This is my first time posting a discussion topic, so bear with me! I noticed on some of the reviews that a lot of people wondered what "the point" of the book was, or the overall theme. So I just thought I would share what I thought it was and was hoping other folks would do the same.
From what I could gather, Ed Tom Bell is thinking of retiring, due in part by the violent nature of the recent crime wave, thinking that times are so much "worse" now than they ever were (which is interesting seeing as the story is set in 1980). However, when he talks to his uncle, another retired sheriff, he is told a story of another particularly violent crime that happened decades ago. So I guess, the "point" is, things always have been "as bad" or "as violent" as they ever were, but by the time you realize that you're too old to really do anything about it... hence there's "no country for old men".
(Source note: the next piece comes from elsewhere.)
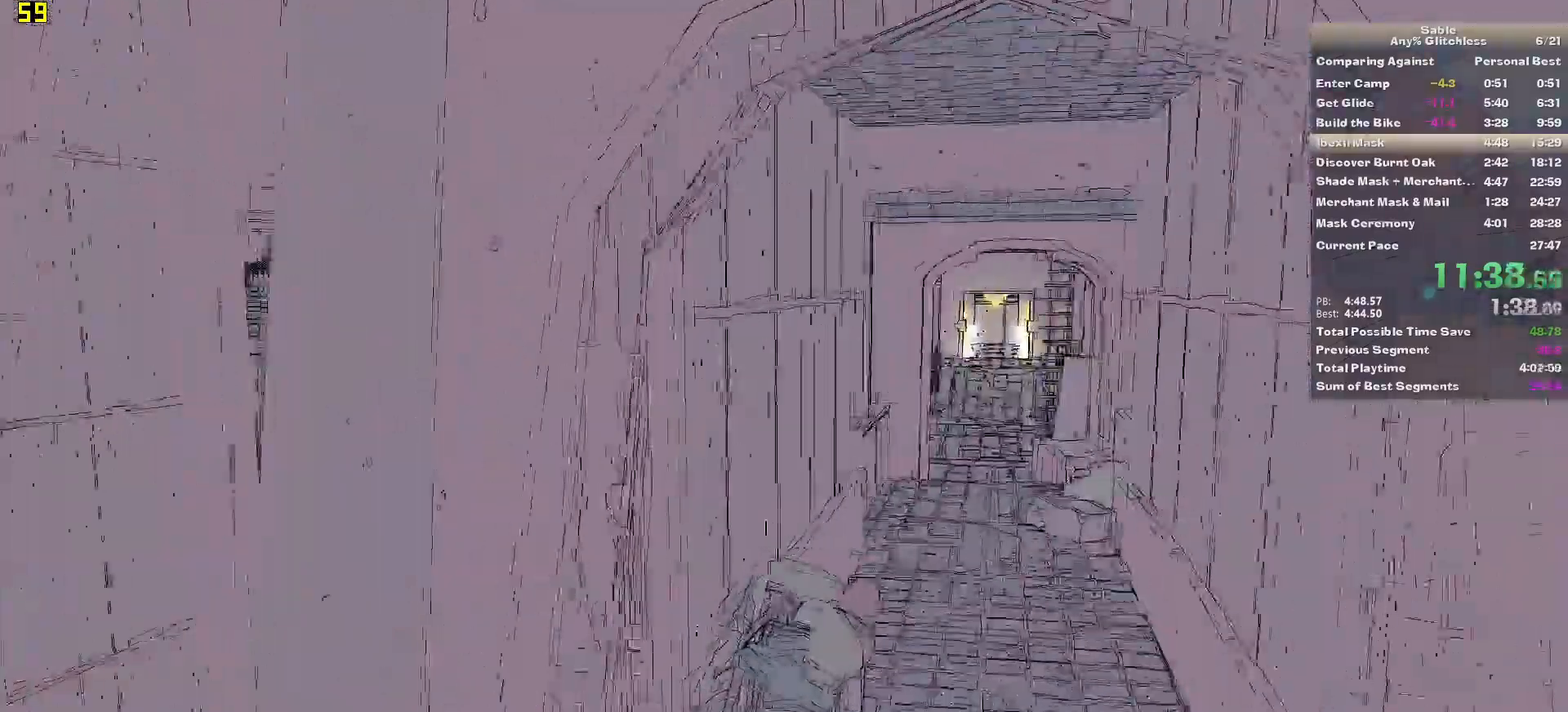
{"keys": ["w"], "mouse": [], "events": [[200, "space", "up"], [240, "d", "down"], [420, "d", "up"]]}
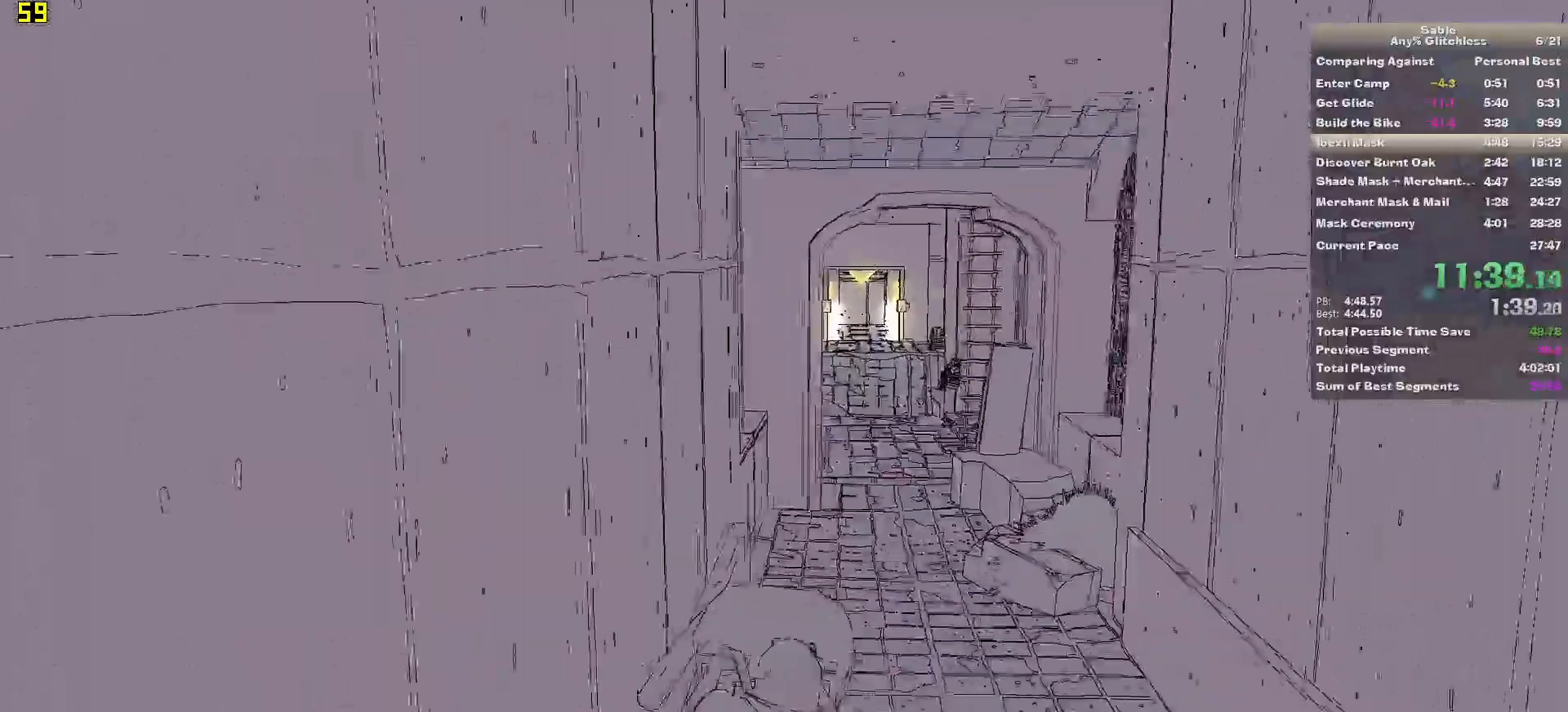
{"keys": ["w"], "mouse": [], "events": []}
Facebook-gebruiker about 1 year ago -
Why it's better than the film (SPOILERS)
(SPOILERS)
I saw the movie before reading the book and was amazed to find a crucial piece of narrative missing in the movie. We're told in the book that Moss was shot at the motel after he puts down his gun in an effort to save the girl. This is a noble and heroic death in a sense -- completely unlike what happens in the film (we get only an outside perspective and never really know how it went down). I thought the film was overrated and so I was curious about this exact point, only to discover that the book did explain more of what happened -- I wish this had been included (as well as the hitch hiking teen scenes) in the film!